观崎感觉宍喰野似乎是在进行什么任务一般对待他的身体,就好像搓澡师傅突然开发了按摩方面的服务。他有些不解地看着宍喰野的方向,对方的头抵在他胸前,粗喘就喷在他的身上,骚痒感和暖热的湿气揉在一起,让他的理智忽闪忽闪的。虽然他已经问厌了,但是他还是得确认一下:"你在干嘛?"
"自慰啊,小崎没做过吗?"
宍喰野直白的回答里夹杂着他的喘息,观崎只能从他微微变形的音调听出来他确实在自慰里爽到了。
"要我……帮你吗?"
观崎颇为艰难地问出这一句,得到了一句依旧爽朗的不用谢谢你。
"……行,那你做吧,我先走了。"
观崎提溜着自己微微发软的双腿往外走,在拉开门的一瞬间被宍喰野扯住。
"不行诶小崎,还没做完耶。"
窗外依旧在下雨,天空依旧暗沉,但有了光线总比没有要好些。观崎往后看,宍喰野确实如他想的那样眼睛发亮,红着脸,因为尾音所以嘴巴微微张开露出里面暗色的舌头,他嘴唇下方留着一些水渍,从下往上看的眼神带着笑意,清澈无比。观崎哽了一下,想说的话被打散了,只能直愣愣地看着宍喰野。

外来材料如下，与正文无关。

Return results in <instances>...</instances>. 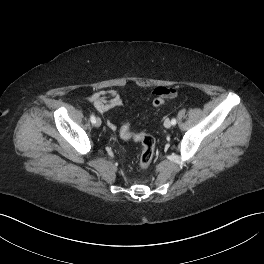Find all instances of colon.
I'll return each mask as SVG.
<instances>
[{"instance_id": "1", "label": "colon", "mask_w": 264, "mask_h": 264, "mask_svg": "<svg viewBox=\"0 0 264 264\" xmlns=\"http://www.w3.org/2000/svg\"><path fill=\"white\" fill-rule=\"evenodd\" d=\"M164 101L165 100L162 98H154L152 103L154 106L157 107V106H161L164 103ZM120 136L124 140H133L141 144L142 150L138 160V167L141 170H145L146 168H148L155 154V147H156L155 138L150 134L132 132L128 124H124L121 127Z\"/></svg>"}]
</instances>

雨水敲打着纱窗,送进来一丝微风让观崎意识到了凉意,他正想开口要个浴巾,就被宍喰野抱住了。
宍喰野照旧像个搓澡师傅一样把他从头到腿摸了个遍,最后伸手摸到他的臀部。湿凉的带着一丝滑腻的液体被抹到自己的肛门,观崎几乎要蹦起来,他总算知道为什么宍喰野要抱住他了。
"虽然当初你来看《灌篮高手》我很感动很感谢你,但是这种就免了吧。"
"这个才最重要啊!"宍喰野踩着观崎的话尾反驳。
虽然他只是小时候偶然看过一次,家中被称为"直系血统"的尊贵长辈在家中的议事厅内,和委托人滚在一起。先是互相舔着生殖器官,然后用这个东西插入另一个人的后面。不过他没看到后来要怎么样,侍从那时候在找他,找到他之后就匆匆把他抱走了。
但从那次之后,长辈和委托人的关系就变得融洽起来,委托人虽然还是点头哈腰,但是长辈也不像之前那么难说话。
不过后面这些都是他在门外听来的,他没再探头过去看。
观崎看着宍喰野的脸,寻找他说谎的痕迹,但是对方的眼睛过于纯粹,没有作伪的样子。观崎拼命打着腹稿,突然想到一个指不定是关键的问题:虎落是高中直接下山来上课的,难道他没有上过生理健康课吗?!
"你没上……"
观崎的话还没说完,宍喰野已经把手指头伸进去一根了。
"?!"
"喂,虎落……!"
观崎扭动身体,挣扎着想要从宍喰野身边脱出来,但是宍喰野打定了主意要和观崎关系好起来,硬是没放手。
手指搅动身体内部的感觉虽然不算难受,但是异物自下侵入的突入感还是让观崎不适应。他逐渐放弃挣扎之后,双腿也逐渐放松,反正也不会有什么别的感觉,观崎刻意忽略了之前乳头带来的酥麻感,他不再踮着脚,却突然腿一软。他感觉到身体内部的某一个点被撬动,连着阴茎产生了一股隐秘的快感。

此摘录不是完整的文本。